Insider

New breakthrough in Marielle Franco investigation

Justice Minister Flávio Dino speaks on the latest developments of the Marielle Franco case. Photo: Isaac Amorim/MJSP
Justice Minister Flávio Dino speaks on the latest developments of the Marielle Franco case. Photo: Isaac Amorim/MJSP

Justice Minister Flávio Dino announced on Monday that one of the main suspects in the Marielle Franco case agreed to a plea bargain.

Former police officer Élcio Queiroz confessed to participating in the March 2018 assassination of Ms. Franco, who served as a Rio de Janeiro city councilwoman, and her driver Anderson Gomes. 

The confession closes the chapter of the investigation into the execution of the crime, and authorities will now focus on determining who ordered the double murder.

Ms. Franco, a member of the left-wing Socialism and Freedom Party (Psol), was shot dead on the night of March 14, 2018. She was 38. A year after the crime, Mr. Queiroz and Ronnie Lessa, also a former police officer, were arrested. Mr. Lessa was charged as the drive-by shooter, and Mr. Queiroz was charged as the getaway driver. Both remain in jail, awaiting trial. 

On Monday, the Federal Police also arrested former firefighter Maxwell Simões Correa, who Mr. Queiroz said also participated in the double murder by conducting surveillance on Ms. Franco. 

Mr. Correa had previously been arrested and convicted for obstructing the investigation, but was serving a non-custodial sentence.

The justice minister said in a press conference that Mr. Queiroz’s testimony, as well as other elements of the investigation, removed doubts about the commission of the crime and that the next steps would lead to who ordered the murders. “There is no perfect crime,” Mr. Dino said.

In February, Mr. Dino announced that the Federal Police had opened an investigation into the circumstances surrounding the killings.

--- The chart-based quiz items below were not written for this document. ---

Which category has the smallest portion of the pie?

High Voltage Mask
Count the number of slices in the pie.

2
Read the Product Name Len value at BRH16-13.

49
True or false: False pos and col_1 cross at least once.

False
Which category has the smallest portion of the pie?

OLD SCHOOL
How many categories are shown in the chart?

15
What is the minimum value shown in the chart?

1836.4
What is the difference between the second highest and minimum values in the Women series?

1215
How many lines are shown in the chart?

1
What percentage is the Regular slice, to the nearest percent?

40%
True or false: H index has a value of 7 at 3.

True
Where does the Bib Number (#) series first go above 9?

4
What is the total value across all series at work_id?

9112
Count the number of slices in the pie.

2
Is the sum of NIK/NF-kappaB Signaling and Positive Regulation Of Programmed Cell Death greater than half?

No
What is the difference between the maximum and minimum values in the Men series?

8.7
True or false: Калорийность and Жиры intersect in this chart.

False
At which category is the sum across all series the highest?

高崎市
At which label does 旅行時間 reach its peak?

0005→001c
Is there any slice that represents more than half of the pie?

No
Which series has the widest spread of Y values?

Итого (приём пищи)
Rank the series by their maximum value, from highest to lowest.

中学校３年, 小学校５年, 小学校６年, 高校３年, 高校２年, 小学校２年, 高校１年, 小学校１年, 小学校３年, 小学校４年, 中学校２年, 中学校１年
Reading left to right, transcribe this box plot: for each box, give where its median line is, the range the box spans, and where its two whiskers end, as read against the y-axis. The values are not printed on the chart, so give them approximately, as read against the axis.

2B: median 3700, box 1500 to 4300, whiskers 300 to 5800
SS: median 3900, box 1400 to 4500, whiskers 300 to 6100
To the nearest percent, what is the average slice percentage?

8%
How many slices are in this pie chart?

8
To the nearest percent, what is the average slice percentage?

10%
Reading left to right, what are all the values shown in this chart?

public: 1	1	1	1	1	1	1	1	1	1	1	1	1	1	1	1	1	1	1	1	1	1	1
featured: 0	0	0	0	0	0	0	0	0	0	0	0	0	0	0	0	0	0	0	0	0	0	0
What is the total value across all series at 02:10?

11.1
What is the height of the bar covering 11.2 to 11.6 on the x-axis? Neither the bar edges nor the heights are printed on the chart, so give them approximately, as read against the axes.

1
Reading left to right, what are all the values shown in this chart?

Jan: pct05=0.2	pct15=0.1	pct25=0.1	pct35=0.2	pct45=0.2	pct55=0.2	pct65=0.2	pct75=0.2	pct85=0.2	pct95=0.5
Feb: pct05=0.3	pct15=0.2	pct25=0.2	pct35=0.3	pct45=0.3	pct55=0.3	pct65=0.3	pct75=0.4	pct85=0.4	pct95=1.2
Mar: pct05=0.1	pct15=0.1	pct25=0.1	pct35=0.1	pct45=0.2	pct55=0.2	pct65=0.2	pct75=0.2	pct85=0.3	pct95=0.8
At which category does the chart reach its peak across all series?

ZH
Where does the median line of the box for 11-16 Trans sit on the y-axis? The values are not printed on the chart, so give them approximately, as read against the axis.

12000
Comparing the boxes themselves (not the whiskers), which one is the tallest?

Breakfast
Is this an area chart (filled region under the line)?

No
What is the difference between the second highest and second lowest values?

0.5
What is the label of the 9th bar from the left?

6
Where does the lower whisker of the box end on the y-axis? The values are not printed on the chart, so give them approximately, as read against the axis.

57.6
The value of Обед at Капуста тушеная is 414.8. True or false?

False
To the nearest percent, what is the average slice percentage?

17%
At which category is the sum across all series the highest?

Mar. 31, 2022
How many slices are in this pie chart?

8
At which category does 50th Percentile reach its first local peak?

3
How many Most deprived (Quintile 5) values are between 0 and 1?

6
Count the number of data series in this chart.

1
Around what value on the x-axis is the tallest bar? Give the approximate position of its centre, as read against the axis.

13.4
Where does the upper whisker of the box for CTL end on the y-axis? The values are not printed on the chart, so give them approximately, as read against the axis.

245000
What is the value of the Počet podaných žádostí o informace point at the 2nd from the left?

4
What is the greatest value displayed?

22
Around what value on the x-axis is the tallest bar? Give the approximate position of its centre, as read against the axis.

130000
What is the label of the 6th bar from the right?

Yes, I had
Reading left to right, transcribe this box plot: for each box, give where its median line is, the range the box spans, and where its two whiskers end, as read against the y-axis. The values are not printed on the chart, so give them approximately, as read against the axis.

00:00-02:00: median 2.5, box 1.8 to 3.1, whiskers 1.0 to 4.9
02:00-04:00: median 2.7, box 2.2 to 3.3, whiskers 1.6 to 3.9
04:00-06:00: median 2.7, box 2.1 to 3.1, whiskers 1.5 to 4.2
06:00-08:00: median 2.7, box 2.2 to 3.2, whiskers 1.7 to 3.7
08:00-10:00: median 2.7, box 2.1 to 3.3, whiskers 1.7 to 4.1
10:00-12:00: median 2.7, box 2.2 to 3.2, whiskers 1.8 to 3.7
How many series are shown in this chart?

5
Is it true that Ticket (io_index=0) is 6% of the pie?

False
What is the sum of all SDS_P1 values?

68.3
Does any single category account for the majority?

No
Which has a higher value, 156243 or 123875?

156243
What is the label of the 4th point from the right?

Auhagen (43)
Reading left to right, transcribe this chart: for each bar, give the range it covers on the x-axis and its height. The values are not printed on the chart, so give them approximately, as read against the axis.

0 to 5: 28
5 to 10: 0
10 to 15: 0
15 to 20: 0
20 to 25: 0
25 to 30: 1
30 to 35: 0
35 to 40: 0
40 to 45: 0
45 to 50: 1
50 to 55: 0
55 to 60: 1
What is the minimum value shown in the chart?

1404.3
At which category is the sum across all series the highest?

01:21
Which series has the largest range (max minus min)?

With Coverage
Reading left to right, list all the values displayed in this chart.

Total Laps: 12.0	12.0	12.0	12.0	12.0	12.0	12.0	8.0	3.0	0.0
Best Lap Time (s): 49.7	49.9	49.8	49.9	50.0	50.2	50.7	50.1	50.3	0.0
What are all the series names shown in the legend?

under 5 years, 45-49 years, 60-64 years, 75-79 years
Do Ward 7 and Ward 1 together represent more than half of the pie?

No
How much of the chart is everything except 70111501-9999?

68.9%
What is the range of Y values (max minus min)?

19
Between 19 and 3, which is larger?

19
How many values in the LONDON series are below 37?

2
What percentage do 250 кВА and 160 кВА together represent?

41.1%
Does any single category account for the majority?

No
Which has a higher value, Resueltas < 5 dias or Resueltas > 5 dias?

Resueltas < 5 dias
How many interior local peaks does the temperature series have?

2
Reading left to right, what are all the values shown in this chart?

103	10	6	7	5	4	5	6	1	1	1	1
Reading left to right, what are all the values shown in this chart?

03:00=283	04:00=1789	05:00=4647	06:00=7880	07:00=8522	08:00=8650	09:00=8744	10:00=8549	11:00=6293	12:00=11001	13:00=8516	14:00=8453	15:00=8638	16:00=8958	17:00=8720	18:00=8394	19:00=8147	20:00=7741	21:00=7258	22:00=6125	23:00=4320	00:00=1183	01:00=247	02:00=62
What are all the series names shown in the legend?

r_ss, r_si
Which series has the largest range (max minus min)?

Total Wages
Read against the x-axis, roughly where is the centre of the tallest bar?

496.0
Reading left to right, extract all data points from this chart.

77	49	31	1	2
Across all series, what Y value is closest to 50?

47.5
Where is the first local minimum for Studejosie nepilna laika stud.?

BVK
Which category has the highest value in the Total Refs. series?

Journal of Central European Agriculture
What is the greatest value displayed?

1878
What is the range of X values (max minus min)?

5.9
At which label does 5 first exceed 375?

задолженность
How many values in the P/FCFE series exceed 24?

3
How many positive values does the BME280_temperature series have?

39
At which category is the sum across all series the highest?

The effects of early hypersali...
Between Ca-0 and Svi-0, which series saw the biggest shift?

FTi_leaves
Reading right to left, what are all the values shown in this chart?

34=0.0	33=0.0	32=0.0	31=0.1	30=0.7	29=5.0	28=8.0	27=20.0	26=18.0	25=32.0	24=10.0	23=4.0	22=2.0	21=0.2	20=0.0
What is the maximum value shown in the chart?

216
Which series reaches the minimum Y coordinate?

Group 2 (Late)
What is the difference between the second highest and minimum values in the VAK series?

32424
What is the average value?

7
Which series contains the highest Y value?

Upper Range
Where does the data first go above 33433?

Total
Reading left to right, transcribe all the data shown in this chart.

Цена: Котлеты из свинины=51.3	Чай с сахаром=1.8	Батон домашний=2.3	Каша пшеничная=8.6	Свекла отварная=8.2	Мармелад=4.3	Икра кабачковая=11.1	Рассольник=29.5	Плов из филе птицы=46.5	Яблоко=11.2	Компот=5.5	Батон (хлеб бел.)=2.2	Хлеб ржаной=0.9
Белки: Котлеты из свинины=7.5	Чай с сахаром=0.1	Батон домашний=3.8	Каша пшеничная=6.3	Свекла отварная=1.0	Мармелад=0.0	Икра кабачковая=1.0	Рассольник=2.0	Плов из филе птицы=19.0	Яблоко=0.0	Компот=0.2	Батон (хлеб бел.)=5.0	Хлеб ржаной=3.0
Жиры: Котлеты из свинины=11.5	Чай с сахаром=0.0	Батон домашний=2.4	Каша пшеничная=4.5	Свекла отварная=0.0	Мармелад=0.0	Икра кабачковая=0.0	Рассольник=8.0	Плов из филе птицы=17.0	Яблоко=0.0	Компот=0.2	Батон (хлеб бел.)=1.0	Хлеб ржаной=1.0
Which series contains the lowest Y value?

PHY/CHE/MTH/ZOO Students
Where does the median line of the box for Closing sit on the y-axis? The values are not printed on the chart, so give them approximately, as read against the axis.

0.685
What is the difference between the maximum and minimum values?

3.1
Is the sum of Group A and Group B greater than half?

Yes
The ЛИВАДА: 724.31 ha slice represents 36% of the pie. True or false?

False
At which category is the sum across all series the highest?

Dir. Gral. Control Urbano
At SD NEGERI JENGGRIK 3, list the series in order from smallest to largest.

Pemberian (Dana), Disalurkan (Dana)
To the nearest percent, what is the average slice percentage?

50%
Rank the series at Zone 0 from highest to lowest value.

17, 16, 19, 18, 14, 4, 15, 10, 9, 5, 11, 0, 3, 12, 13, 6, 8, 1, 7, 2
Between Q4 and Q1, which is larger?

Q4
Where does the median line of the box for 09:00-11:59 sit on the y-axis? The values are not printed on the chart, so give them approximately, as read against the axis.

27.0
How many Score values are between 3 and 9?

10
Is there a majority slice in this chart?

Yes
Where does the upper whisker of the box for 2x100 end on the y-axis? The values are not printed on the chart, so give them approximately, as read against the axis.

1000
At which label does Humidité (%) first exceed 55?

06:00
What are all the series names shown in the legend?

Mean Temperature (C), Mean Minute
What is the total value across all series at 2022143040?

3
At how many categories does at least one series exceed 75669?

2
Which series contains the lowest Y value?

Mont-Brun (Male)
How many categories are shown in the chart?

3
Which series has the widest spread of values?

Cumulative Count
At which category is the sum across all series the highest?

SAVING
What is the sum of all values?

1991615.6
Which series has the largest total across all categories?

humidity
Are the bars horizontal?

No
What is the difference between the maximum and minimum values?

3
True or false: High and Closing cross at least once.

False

In his inaugural speech earlier this year, he said solving the Marielle Franco case was a “matter of honor.”

The main investigation into the murder had been conducted at the state level, with Rio police assigning five different officers to lead the case. At the state prosecutor’s office, three different teams were assigned to the inquiry.

A few weeks before her murder, Ms. Franco had been chosen to be the rapporteur of a city council committee to oversee the federal security intervention in Rio ordered by then-President Michel Temer. Jair Bolsonaro was the only presidential candidate at the time who did not condemn Ms. Franco’s assassination.

In the first month of the Bolsonaro administration, then-Justice Minister Sergio Moro said he had considered federalizing the Marielle Franco case, but never acted on the idea. Ms. Franco’s family publicly opposed federalizing the case at the time and claimed Mr. Moro had “always shown little interest” in the investigation. 

But after President Luiz Inácio Lula da Silva took office at the start of the year and appointed Ms. Franco’s sister, Anielle Franco, as racial equality minister, the family said federalizing the case was “an option” now that the Federal Police is under new leadership.